### Tugas 1
Menurut paragraf pertama kutipan sumber, apa yang lebih penting daripada berdirinya khilafah?

### Kutipan Sumber
%%

Jadi, ungkapan “masalah umat akan beres jika khilafah berdiri”, juga tidak selalu tepat. Yang lebih penting, menyiapkan orang-orang yang akan memimpin umat Islam. Itulah yang dilakukan oleh Rasulullah saw. Entah mengapa Rasulullah saw — setahu saya — tidak banyak (hampir tidak pernah?) mengajak umat Islam untuk mendirikan negara Islam. meskipun negara pasti suatu hal yang tidak bisa dipisahkan dari kehidupan umat Islam, sebab berbagai aspek hukum dan kehidupan umat terkait dengan negara. Tapi, saya tidak ketemu hadits: “Mari kita dirikan negara, agar kita jaya!” Tentu, bukan berarti negara tidak penting.

Dari cuplikan paragraf tersebut, sangat terasa intensi atau kecenderungan untuk menyepelekan kewajiban dan perjuangan penegakan Khilafah. Bahkan terkesan menyepelekan Khilafah itu sendiri, diiringi dengan tuduhan bahwa Khilafah adalah sistem tirani yang tidak akuntabel. Ini adalah tuduhan yang sembrono juga berbahaya, yang amat disayangkan, muncul dari intelektual muslim yang selama ini lantang menyerukan penolakan terhadap sekularisme.

%%

Entri dataset:
%%

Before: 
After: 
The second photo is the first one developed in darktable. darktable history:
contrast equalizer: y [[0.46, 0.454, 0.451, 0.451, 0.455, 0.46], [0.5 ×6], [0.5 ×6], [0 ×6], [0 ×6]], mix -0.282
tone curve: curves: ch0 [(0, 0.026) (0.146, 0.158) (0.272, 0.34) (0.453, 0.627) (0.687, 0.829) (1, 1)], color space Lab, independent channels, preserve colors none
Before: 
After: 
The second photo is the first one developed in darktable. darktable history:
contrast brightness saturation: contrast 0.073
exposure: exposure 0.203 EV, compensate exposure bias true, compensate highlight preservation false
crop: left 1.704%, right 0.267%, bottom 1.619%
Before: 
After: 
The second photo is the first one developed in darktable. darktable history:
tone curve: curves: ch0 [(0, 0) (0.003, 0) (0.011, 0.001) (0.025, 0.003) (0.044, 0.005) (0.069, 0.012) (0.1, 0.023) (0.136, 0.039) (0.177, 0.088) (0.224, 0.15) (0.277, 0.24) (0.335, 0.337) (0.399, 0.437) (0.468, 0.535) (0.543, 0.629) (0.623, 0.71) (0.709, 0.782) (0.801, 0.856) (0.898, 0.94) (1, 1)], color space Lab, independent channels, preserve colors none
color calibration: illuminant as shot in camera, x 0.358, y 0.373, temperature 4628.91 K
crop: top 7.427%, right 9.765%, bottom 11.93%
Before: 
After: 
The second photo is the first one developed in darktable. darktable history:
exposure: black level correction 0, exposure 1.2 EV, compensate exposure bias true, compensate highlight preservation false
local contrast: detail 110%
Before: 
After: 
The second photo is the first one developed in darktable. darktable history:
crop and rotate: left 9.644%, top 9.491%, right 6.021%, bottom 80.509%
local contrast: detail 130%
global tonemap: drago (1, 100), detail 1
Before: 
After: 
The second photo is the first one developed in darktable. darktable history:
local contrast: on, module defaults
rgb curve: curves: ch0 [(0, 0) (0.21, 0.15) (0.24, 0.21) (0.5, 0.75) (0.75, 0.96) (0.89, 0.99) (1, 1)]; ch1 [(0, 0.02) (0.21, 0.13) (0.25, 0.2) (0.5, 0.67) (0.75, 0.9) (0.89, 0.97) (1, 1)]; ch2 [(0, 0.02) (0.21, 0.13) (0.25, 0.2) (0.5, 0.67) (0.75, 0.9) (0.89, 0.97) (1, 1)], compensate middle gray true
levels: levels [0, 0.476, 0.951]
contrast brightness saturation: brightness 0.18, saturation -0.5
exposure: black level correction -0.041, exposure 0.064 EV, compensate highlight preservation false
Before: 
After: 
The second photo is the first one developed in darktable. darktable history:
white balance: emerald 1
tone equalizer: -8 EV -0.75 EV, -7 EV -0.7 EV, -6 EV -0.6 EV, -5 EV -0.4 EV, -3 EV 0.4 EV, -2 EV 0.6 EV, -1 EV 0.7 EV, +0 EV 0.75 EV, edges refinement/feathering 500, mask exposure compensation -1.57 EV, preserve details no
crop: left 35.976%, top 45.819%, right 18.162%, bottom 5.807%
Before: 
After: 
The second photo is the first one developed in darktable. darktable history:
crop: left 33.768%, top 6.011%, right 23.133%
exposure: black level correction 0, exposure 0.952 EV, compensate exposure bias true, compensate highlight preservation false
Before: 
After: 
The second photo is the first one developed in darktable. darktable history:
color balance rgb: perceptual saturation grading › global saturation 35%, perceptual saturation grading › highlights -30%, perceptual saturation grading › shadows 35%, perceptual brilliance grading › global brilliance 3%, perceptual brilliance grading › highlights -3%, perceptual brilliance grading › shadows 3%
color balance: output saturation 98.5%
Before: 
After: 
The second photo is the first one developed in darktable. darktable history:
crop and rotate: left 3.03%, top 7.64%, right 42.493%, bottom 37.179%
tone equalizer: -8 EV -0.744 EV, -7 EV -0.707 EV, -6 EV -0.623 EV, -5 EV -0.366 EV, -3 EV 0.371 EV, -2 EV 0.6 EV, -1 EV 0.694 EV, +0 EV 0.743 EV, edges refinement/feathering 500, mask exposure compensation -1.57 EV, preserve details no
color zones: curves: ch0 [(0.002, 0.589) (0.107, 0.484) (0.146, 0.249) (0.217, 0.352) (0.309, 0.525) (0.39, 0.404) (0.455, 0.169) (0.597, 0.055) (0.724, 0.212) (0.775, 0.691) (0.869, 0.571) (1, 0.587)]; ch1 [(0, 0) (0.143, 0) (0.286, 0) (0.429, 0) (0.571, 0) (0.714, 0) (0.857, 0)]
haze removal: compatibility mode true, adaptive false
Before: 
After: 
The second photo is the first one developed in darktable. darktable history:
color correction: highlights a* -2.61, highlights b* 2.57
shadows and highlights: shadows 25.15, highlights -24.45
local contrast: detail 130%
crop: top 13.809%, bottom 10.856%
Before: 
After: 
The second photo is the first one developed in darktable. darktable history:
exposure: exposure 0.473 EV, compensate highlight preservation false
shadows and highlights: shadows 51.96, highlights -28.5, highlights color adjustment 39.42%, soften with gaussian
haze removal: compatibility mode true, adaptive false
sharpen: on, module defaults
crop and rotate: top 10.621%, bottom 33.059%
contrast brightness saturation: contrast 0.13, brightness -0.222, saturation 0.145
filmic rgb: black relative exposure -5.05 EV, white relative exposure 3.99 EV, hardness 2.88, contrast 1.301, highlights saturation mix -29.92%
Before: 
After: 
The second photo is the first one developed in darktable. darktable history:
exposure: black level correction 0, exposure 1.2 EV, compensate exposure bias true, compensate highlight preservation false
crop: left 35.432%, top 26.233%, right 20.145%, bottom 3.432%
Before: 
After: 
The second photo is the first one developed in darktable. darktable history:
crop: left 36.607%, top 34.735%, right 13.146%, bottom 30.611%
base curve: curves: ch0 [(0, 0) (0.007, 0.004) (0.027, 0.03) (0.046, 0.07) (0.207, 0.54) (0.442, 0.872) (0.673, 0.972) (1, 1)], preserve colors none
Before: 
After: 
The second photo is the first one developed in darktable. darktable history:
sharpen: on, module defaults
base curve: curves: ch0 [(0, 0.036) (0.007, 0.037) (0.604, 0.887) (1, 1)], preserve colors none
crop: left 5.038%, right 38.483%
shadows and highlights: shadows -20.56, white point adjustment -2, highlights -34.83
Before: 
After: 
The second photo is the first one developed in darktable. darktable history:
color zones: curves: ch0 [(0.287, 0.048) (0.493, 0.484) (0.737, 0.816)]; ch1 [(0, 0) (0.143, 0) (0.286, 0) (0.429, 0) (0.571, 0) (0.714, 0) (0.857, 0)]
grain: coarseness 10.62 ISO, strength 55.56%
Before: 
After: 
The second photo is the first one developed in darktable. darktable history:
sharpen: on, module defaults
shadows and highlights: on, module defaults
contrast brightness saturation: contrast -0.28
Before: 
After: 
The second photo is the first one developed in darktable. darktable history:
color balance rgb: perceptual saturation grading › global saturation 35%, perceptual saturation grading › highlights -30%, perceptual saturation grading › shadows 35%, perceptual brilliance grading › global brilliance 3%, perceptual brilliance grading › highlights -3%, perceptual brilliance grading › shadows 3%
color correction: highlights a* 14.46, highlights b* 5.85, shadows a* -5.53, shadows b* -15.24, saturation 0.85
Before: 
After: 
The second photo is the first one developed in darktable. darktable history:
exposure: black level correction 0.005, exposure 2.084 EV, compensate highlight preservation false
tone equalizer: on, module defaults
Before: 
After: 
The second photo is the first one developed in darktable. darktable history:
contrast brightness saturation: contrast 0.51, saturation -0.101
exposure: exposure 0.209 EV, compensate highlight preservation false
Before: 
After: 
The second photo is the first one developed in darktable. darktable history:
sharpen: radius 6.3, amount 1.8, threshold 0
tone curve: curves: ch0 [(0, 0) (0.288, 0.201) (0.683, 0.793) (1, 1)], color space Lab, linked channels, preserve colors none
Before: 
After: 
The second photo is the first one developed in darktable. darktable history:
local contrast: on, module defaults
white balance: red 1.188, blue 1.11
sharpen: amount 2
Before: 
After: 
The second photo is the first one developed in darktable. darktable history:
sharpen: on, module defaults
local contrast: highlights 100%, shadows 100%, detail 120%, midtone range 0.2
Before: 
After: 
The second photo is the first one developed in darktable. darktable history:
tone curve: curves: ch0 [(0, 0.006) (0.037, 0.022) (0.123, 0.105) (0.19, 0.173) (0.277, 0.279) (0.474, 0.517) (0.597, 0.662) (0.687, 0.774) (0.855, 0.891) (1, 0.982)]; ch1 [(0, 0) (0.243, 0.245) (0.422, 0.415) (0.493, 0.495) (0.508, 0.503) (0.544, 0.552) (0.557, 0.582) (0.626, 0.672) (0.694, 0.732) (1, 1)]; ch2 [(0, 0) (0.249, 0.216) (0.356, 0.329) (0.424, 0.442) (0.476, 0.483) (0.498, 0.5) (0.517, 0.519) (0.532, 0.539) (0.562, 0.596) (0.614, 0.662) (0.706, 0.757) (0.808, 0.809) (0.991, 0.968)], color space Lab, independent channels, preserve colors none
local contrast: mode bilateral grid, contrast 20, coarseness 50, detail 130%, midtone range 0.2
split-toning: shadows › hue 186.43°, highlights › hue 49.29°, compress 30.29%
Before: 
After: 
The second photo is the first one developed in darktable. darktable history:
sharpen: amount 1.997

%%

### Tugas 2
Sajikan sebagai daftar JSON berisi string, satu string untuk tiap baris, semua baris entri mulai dari awal entri sampai dengan baris yang memuat "local contrast: detail 110%". Kedua batas itu ikut dimasukkan, sedangkan baris kosong dilewati.

### Hasil Tugas 1
Menyiapkan orang-orang yang akan memimpin umat Islam.

### Hasil Tugas 2
[
  "Before: ",
  "After: ",
  "The second photo is the first one developed in darktable. darktable history:",
  "contrast equalizer: y [[0.46, 0.454, 0.451, 0.451, 0.455, 0.46], [0.5 ×6], [0.5 ×6], [0 ×6], [0 ×6]], mix -0.282",
  "tone curve: curves: ch0 [(0, 0.026) (0.146, 0.158) (0.272, 0.34) (0.453, 0.627) (0.687, 0.829) (1, 1)], color space Lab, independent channels, preserve colors none",
  "Before: ",
  "After: ",
  "The second photo is the first one developed in darktable. darktable history:",
  "contrast brightness saturation: contrast 0.073",
  "exposure: exposure 0.203 EV, compensate exposure bias true, compensate highlight preservation false",
  "crop: left 1.704%, right 0.267%, bottom 1.619%",
  "Before: ",
  "After: ",
  "The second photo is the first one developed in darktable. darktable history:",
  "tone curve: curves: ch0 [(0, 0) (0.003, 0) (0.011, 0.001) (0.025, 0.003) (0.044, 0.005) (0.069, 0.012) (0.1, 0.023) (0.136, 0.039) (0.177, 0.088) (0.224, 0.15) (0.277, 0.24) (0.335, 0.337) (0.399, 0.437) (0.468, 0.535) (0.543, 0.629) (0.623, 0.71) (0.709, 0.782) (0.801, 0.856) (0.898, 0.94) (1, 1)], color space Lab, independent channels, preserve colors none",
  "color calibration: illuminant as shot in camera, x 0.358, y 0.373, temperature 4628.91 K",
  "crop: top 7.427%, right 9.765%, bottom 11.93%",
  "Before: ",
  "After: ",
  "The second photo is the first one developed in darktable. darktable history:",
  "exposure: black level correction 0, exposure 1.2 EV, compensate exposure bias true, compensate highlight preservation false",
  "local contrast: detail 110%"
]